-- Begin EXCERPT PROVIDED --

Defiant in War and Isolation, Hamas Plays Long Game in Gaza

A general view of Gaza City is seen Sunday, Dec. 12, 2021. Gaza’s Hamas rulers collect millions of dollars a month in taxes and customs at a crossing on the Egyptian border – providing a valuable source of income that helps it sustain a government and powerful armed wing. After surviving four wars and a nearly 15-year blockade, Hamas has become more resilient and Israel has been forced to accept that its sworn enemy is here to stay. (AP Photo/ Khalil Hamra)

Each month, hundreds of trucks heavy with fuel, cement and other goods cross a plowed no man’s land between Egypt and the Gaza Strip — and Hamas becomes stronger.

Hamas collects tens of millions of dollars a month in taxes and customs at the crossing in the border town of Rafah, according to estimates. The funds help it operate a government and powerful armed wing while international aid covers most of the basic needs of Gaza’s 2 million residents.

That this is happening with the quiet acquiescence of Israel, which considers Hamas a terrorist group, might come as a surprise.

-- End EXCERPT PROVIDED --
-- Begin RECORDS SUPPLIED --

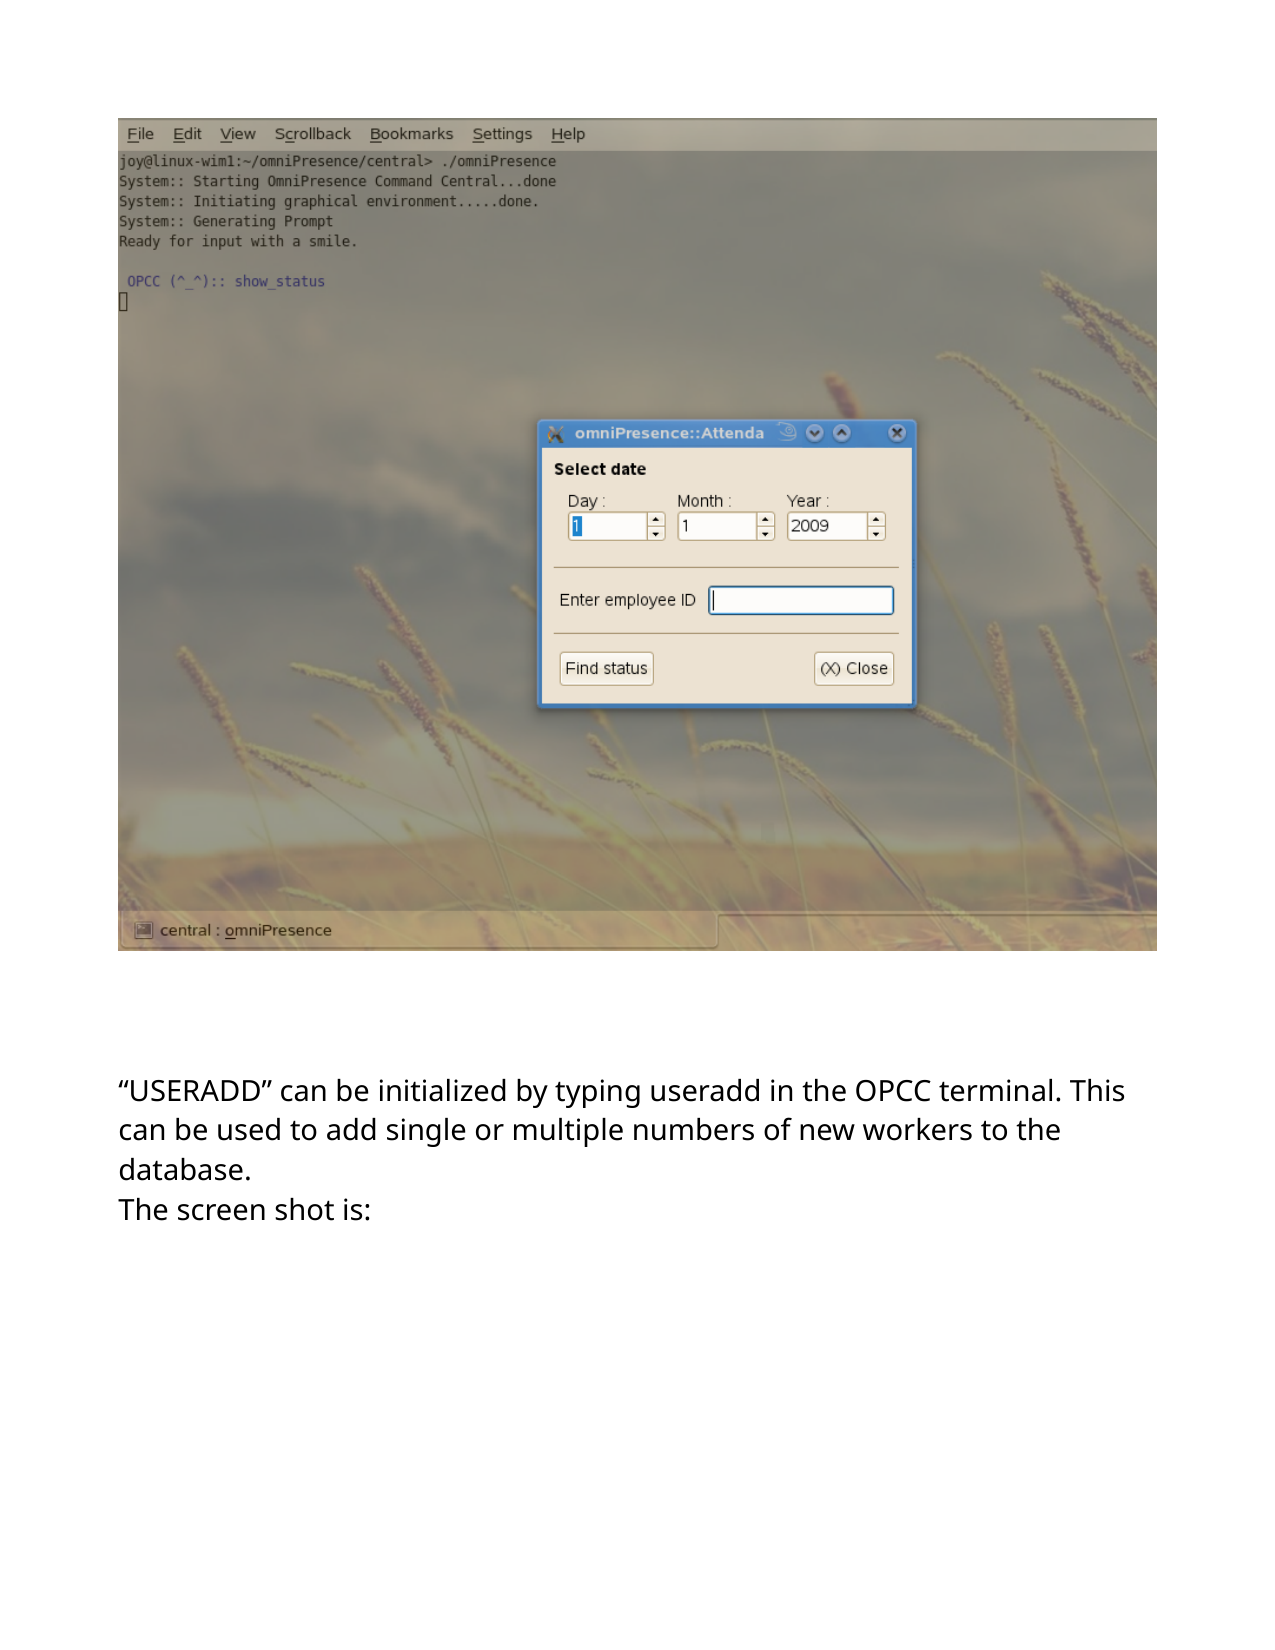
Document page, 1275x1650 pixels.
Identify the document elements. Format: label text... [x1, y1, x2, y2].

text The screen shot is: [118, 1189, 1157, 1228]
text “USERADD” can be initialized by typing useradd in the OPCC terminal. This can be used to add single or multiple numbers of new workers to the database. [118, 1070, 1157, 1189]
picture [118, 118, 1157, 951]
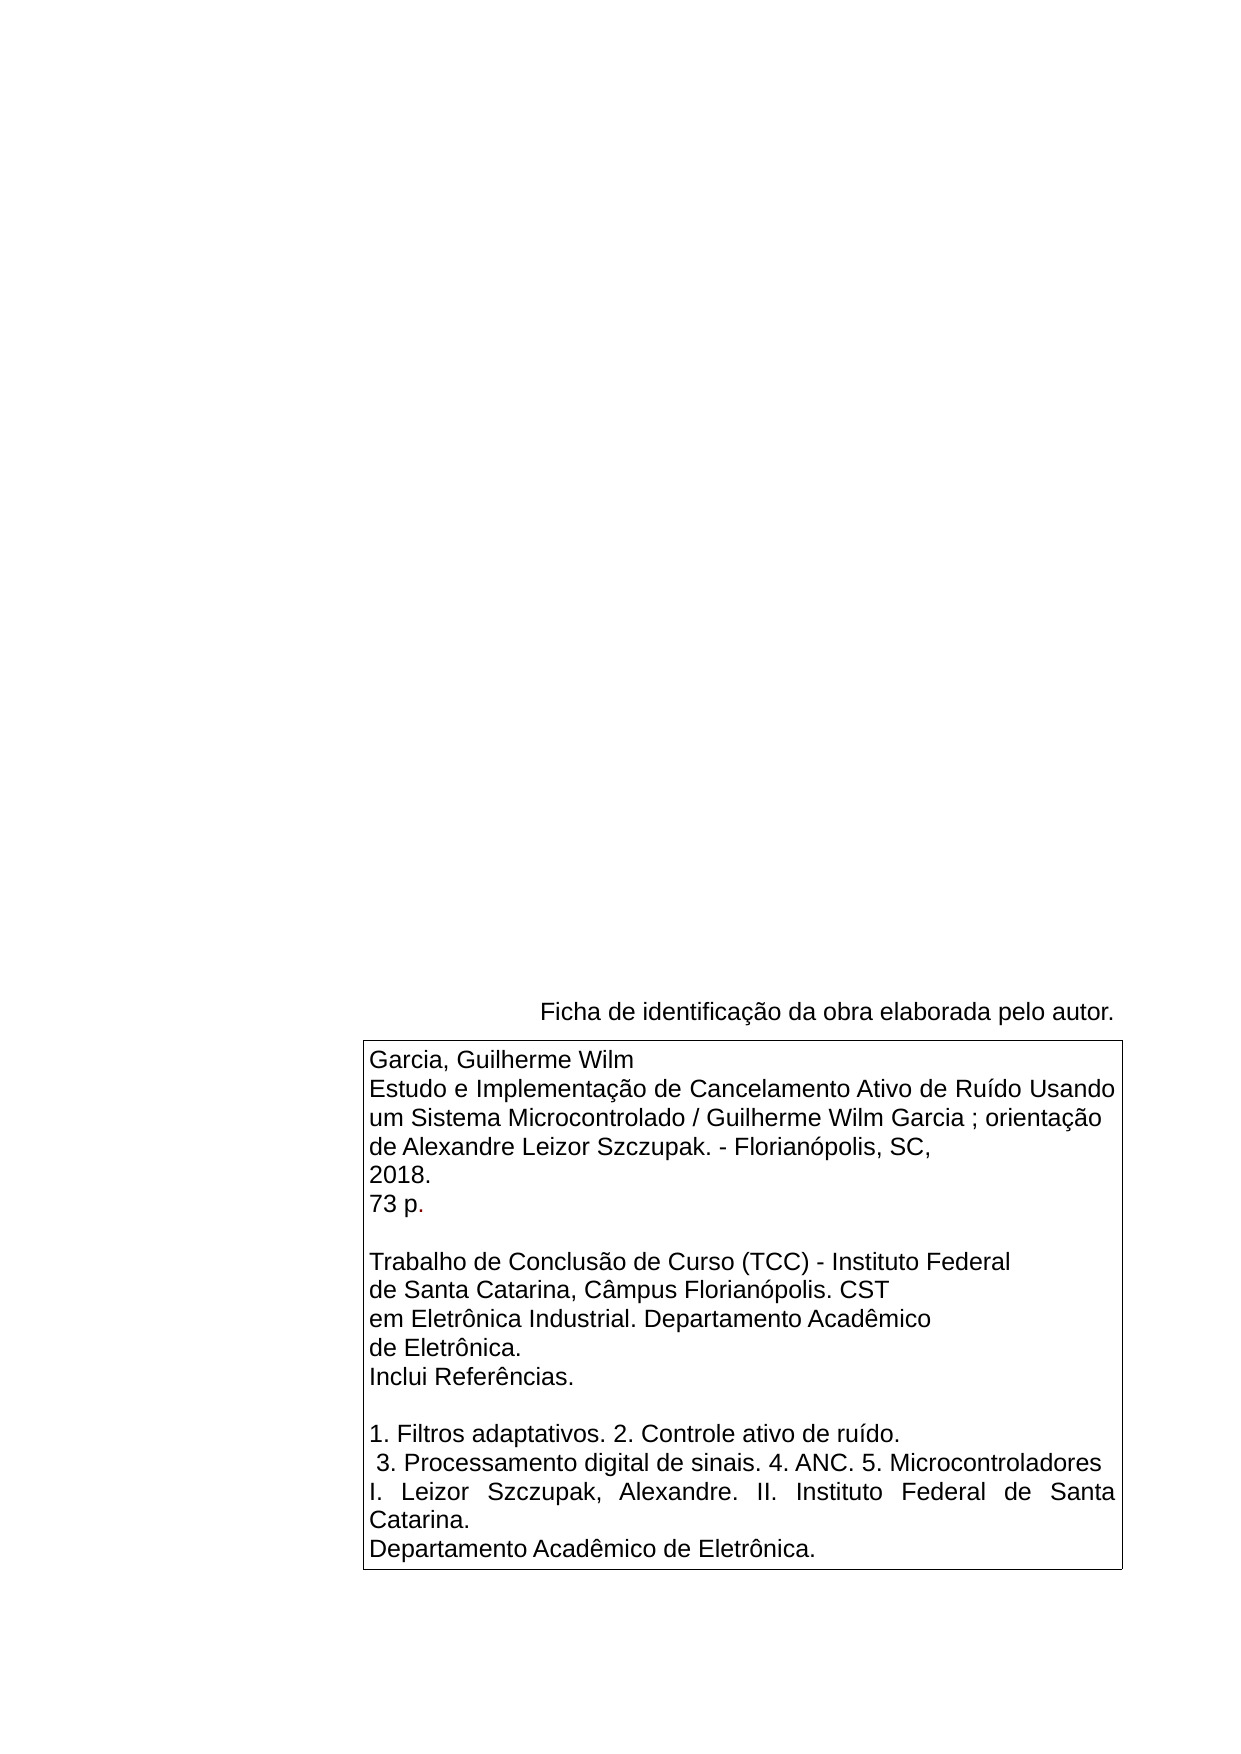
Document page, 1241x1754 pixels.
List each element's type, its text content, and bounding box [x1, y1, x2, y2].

-- End RECORDS SUPPLIED --

» TASK LIST:
1. In the Gaza article, why do trucks crossing at Rafah make Hamas stronger? Answer in one to three sentences.
2. Revise the passage of the Gaza article that opens with the words containing "Each month, hundreds" and closes with "as a surprise.", putting "lorries" in place of "trucks".
3. Pick up the article on Hamas in Gaza after its last sentence and carry it forward.

» WRITTEN RESPONSES:
1. Hamas collects tens of millions of dollars a month in taxes and customs on the goods that cross at Rafah. That money helps it run a government and a powerful armed wing, while international aid covers most of the basic needs of Gaza's 2 million residents.

2.
Each month, hundreds of lorries heavy with fuel, cement and other goods cross a plowed no man’s land between Egypt and the Gaza Strip — and Hamas becomes stronger.

Hamas collects tens of millions of dollars a month in taxes and customs at the crossing in the border town of Rafah, according to estimates. The funds help it operate a government and powerful armed wing while international aid covers most of the basic needs of Gaza’s 2 million residents.

That this is happening with the quiet acquiescence of Israel, which considers Hamas a terrorist group, might come as a surprise.

3.
Israel says it works with Egypt to supervise Rafah in return for quiet. The opening of the crossing “was a common interest for all parties to ensure a lifeline for Hamas that would enable it to maintain calm in Gaza and prevent an explosion,” said Mohammed Abu Jayyab, an economist and editor-in-chief of a business daily in Gaza.

But there’s more to it. After surviving four wars and a nearly 15-year blockade, Hamas has only become more resilient, and Israel has been forced to accept that its sworn enemy is here to stay.

It has largely accepted Hamas’ rule in Gaza because a prolonged invasion is seen as too costly. At the same time, Hamas furnishes Israeli leaders with a convenient boogeyman — how can the Palestinians be allowed statehood if they are divided between two governments, one of which steadfastly opposes Israel’s very existence?

Meanwhile, Hamas’ willingness to use violence — in the form of rockets, protests along the border or incendiary balloons — has helped it to wrest concessions from Israel.

“Hamas stuck to its position and the Israeli government made a lot of compromises” after the war in May, said Omar Shaban, a Gaza-based political analyst. “Hamas was stubborn.”

MILLIONS EACH MONTH

After Hamas seized power from the Palestinian Authority in 2007, Israel and Egypt imposed a punishing blockade aimed at preventing the group from arming. A massive economy based on smuggling tunnels sprang up in and around Rafah. Hamas levied taxes on goods that were brought in.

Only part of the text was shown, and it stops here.